Prompt 1 - Reproduce the biography of James Douglas Hamilton Dickson word for word, in its entirety.

Text provided -
James Douglas Hamilton Dickson FRSE MRI (1849–1931) was a Scottish mathematician and expert in electricity. He was a Senior  Fellow at Peterhouse, Cambridge. Glasgow University elected him an Eglinton Fellow. He was the elder brother of Charles Dickson, Lord Dickson.

He had in-depth knowledge in fields of electricity and electrostatics and also a great interest in low temperature physics.

Life

He was born in Glasgow on 1 May 1849, a son of Dr John Robert Dickson of Edinburgh.

He attended both Glasgow and Cambridge Universities, graduating MA. From 1867 to 1869 he was assistant to William Thomson, Lord Kelvin, being the joint-builder of the technical equipment which Kelvin used to measure electrostatic energy. In 1869 he also assisted Kelvin in the laying of the first Transatlantic communication cables. The French company overseeing the work were impressed by Dickson and kept him in their employ as Electrician-in-Charge, based in Brest until 1870.

He then returned to Cambridge to collaborate with W H King and Theophillus Varley in creating more of Lord Kelvin’s machines, including the siphon recorder.
In 1877 he became a Maths Tutor at Peterhouse, his alma mater. In 1907 the college made him a Senior Fellow. He was later made a Governor of the college. He was also a Governor of Huntingdon Grammar School.

He was elected a Fellow of the Royal Society of Edinburgh in 1876. His proposers were Sir James Dewar (his brother-in-law), Peter Guthrie Tait, Alexander Crum Brown, and William Turner.

In the First World War, at which point he was officially retired, he was asked to fill in for absent masters teaching Maths at both Fettes College and Edinburgh Academy.

He died on 6 February 1931.

Extracted entries -
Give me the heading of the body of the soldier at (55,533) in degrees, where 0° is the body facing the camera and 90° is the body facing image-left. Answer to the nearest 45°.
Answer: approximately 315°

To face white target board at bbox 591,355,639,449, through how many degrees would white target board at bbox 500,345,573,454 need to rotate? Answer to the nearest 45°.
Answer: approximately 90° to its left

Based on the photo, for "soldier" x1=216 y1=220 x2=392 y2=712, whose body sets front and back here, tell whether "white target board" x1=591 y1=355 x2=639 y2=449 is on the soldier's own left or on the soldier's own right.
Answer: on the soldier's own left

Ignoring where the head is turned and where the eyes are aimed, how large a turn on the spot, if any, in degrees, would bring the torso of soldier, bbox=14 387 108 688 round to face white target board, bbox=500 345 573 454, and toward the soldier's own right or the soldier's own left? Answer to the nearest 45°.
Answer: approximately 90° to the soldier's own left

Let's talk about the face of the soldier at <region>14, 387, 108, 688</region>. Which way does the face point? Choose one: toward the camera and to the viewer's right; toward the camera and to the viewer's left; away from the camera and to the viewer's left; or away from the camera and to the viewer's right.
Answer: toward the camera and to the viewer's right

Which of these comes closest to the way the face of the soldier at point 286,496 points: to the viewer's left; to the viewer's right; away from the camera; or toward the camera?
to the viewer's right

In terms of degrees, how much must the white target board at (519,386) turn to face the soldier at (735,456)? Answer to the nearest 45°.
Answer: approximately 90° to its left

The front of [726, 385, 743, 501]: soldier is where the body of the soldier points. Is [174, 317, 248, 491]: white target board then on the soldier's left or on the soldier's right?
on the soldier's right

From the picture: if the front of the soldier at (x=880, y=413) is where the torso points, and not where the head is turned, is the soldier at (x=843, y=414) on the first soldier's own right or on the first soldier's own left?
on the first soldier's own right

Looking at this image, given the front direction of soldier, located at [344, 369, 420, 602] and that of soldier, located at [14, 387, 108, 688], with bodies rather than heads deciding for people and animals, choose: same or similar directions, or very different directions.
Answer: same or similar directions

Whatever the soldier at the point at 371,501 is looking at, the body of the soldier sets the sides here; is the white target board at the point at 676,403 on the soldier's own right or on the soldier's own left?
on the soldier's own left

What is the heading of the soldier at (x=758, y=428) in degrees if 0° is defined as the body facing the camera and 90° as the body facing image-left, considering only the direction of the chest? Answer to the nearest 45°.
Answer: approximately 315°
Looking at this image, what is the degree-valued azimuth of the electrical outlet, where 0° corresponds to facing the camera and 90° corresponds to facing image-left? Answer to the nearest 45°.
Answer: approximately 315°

Prompt 2 - Count the lines in the rows above that contain the string "nearest", with case counting, and reply with only that number.

Your solution 1 -
James Douglas Hamilton Dickson FRSE MRI (1849–1931) was a Scottish mathematician and expert in electricity. He was a Senior  Fellow at Peterhouse, Cambridge. Glasgow University elected him an Eglinton Fellow. He was the elder brother of Charles Dickson, Lord Dickson.

He had in-depth knowledge in fields of electricity and electrostatics and also a great interest in low temperature physics.

Life

He was born in Glasgow on 1 May 1849, a son of Dr John Robert Dickson of Edinburgh.

He attended both Glasgow and Cambridge Universities, graduating MA. From 1867 to 1869 he was assistant to William Thomson, Lord Kelvin, being the joint-builder of the technical equipment which Kelvin used to measure electrostatic energy. In 1869 he also assisted Kelvin in the laying of the first Transatlantic communication cables. The French company overseeing the work were impressed by Dickson and kept him in their employ as Electrician-in-Charge, based in Brest until 1870.

He then returned to Cambridge to collaborate with W H King and Theophillus Varley in creating more of Lord Kelvin’s machines, including the siphon recorder.
In 1877 he became a Maths Tutor at Peterhouse, his alma mater. In 1907 the college made him a Senior Fellow. He was later made a Governor of the college. He was also a Governor of Huntingdon Grammar School.

He was elected a Fellow of the Royal Society of Edinburgh in 1876. His proposers were Sir James Dewar (his brother-in-law), Peter Guthrie Tait, Alexander Crum Brown, and William Turner.

In the First World War, at which point he was officially retired, he was asked to fill in for absent masters teaching Maths at both Fettes College and Edinburgh Academy.

He died on 6 February 1931.

Your solution 2 - 6